# Requirements
[A] Decide whether each statement below agrees with the post on the American Needle antitrust case, answering yes or no and quoting the words that settle it. (i) The Supreme Court heard oral argument on January 13, 2010. (ii) American Needle claims the NFL acted anticompetitively by granting Nike an exclusive license. (iii) The Seventh Circuit reversed the trial court's summary judgment for the NFL.
[B] Carry on the post about the American Needle antitrust case from the point where it stops.

# Reading passage
==============================
Posted  January 29, 2010

If the recent oral argument in American Needle, Inc. v. National Football League is any guide, the U.S. Supreme Court might just thread the needle and decide that case on a narrower, more middle-ground, basis than the Seventh Circuit decision, which raised the specter of freeing all professional sports leagues from antitrust scrutiny.

The Supreme Court heard oral argument on January 13, 2010, in the much anticipated case, which may well result in a watershed opinion in antitrust law as applied to sports leagues and joint ventures generally.

American Needle, the plaintiff-petitioner and a manufacturer of NFL-licensed headwear, claims that the NFL acted anticompetitively by granting Reebok the exclusive license for certain NFL paraphernalia.  The trial court granted summary judgment to the NFL, and the U.S. Court of Appeals for the Seventh Circuit affirmed.  Both lower courts held that, in licensing individual team and NFL trademarks, the NFL is a single entity under antitrust law – as opposed to multiple, collectively acting teams – and thus not subject to the anticonspiracy prohibition of § 1 of the Sherman Act.
==============================
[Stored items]

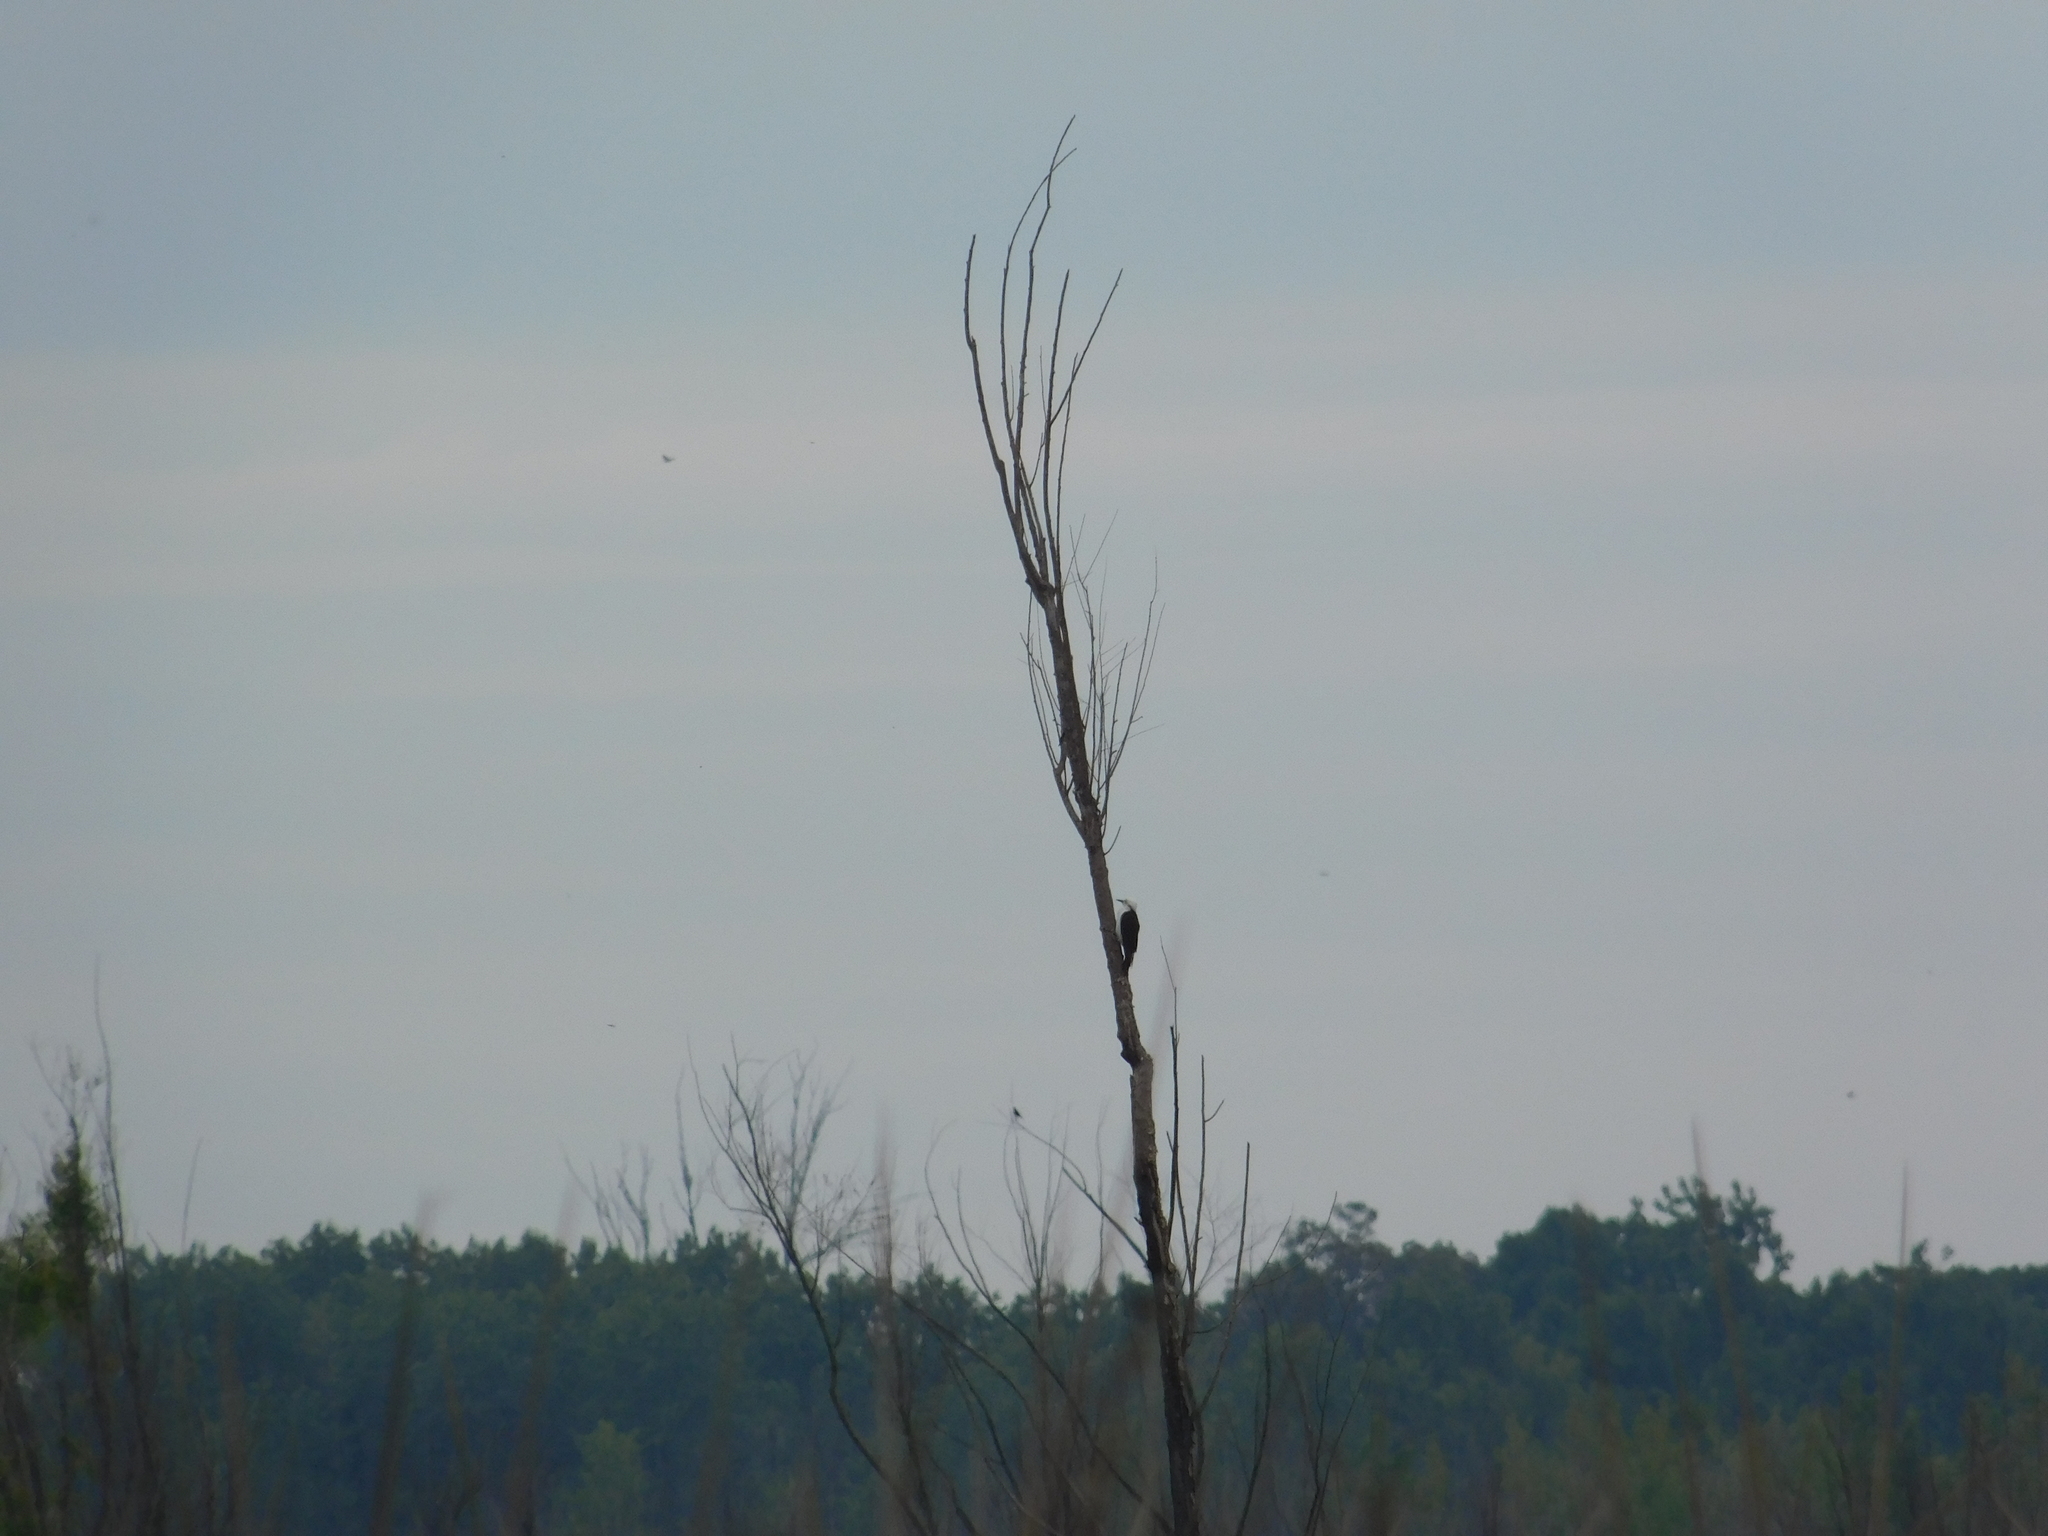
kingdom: Animalia
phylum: Chordata
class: Aves
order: Piciformes
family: Picidae
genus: Melanerpes
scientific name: Melanerpes candidus
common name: White woodpecker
==============================
# The replies
[A]
(i) Yes: "The Supreme Court heard oral argument on January 13, 2010"
(ii) No: "granting Reebok the exclusive license for certain NFL paraphernalia"
(iii) No: "The trial court granted summary judgment to the NFL, and the U.S. Court of Appeals for the Seventh Circuit affirmed"

[B]
The Supreme Court’s treatment of the NFL’s claim to be a single entity will determine the extent to which the NFL’s actions are immunized from § 1 of the Sherman Act.  (While the NFL would remain subject to the antimonopoly provisions of § 2, § 1 claims are typically easier to prove.)

At one extreme, the Court could hold that, because everything the NFL does promotes NFL professional football, the NFL is really an integrated single entity immune from the anticonspiracy prohibition.  In this scenario, the NFL could fix prices for everything:  players’ and coaches’ salaries; tickets; hats; jerseys; T-shirts; etc.  At the other extreme, the Court could hold that, because the NFL is comprised of multiple ball clubs, everything it does is subject to the anticonspiracy prohibition.  For example—in a hypothetical posed by Justice Kennedy, the likely swing vote—the antitrust laws could be used to challenge game rules providing greater protection to quarterbacks because the rules would disfavor teams with better running games.

The justices’ questioning of the lawyers indicated that the Court will likely reject both extremes.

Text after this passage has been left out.